Anione superossido: radicale libero prodotto in grandi quantità ed in grado di reagire con il perossido di idrogeno dando origine al radicale ossidrile OH•

 

Estere del forbolo (PMA): derivato esterificato del forbolo. Gli esteri del forbolo agiscono da promotori della trasformazione cellulare neoplastica.

 

HSP (proteine da shock termico): proteine che vengono indotte quando le cellule vengono esposte a condizioni di stress che discostano dalla normale situazione fisiologica.

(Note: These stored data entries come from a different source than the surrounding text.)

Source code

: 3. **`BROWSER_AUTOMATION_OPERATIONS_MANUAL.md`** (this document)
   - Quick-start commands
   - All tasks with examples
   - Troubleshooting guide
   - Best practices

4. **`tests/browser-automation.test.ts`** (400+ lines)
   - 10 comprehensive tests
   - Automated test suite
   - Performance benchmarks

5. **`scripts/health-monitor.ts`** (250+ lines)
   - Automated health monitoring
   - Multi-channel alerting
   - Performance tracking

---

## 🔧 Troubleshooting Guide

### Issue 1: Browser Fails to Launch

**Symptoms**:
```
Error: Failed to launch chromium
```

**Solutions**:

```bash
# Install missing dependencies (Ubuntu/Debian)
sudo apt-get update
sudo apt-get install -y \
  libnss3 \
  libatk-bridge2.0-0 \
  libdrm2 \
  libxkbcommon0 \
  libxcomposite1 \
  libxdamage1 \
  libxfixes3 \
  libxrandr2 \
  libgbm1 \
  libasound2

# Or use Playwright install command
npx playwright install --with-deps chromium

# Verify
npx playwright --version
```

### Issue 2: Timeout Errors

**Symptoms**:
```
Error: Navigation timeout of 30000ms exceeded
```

Le loro funzioni principali sono proteggere le cellule da eventuali danni, aiutare le proteine di nuova sintesi ad assumere la giusta conformazione e promuovere il degrado di quelle danneggiate. Alcune classi di HSP sono inoltre in grado di legarsi in maniera specifica a recettori presenti sulle cellule immunitarie potenziando la risposta sia innata che acquisita.

 

LPS (lipopolissaccaride): è uno dei componenti della parete esterna dei batteri gram negativi e nella sua struttura si possono riconoscere tre regioni principali: il lipide A, di natura glicolipidica, che funge da ancora alla membrana esterna dei batteri; il core, di natura oligosaccaridica, che costituisce la parte centrale; la catena O, di natura polisaccaridica, che sporge verso l'esterno. Gli LPS sono dei potenti attivatori del sistema immunitario e agiscono stimolando i macrofagi al rilascio di sostanze effettrici ad azione tossica.

 

ODC (ornithinedecarboxilase): enzima che catalizza la decarbossilazione dell'ornitina, un prodotto del ciclo dell'urea, per formare putresceina, nella reazione iniziale della biosintesi delle poliamine.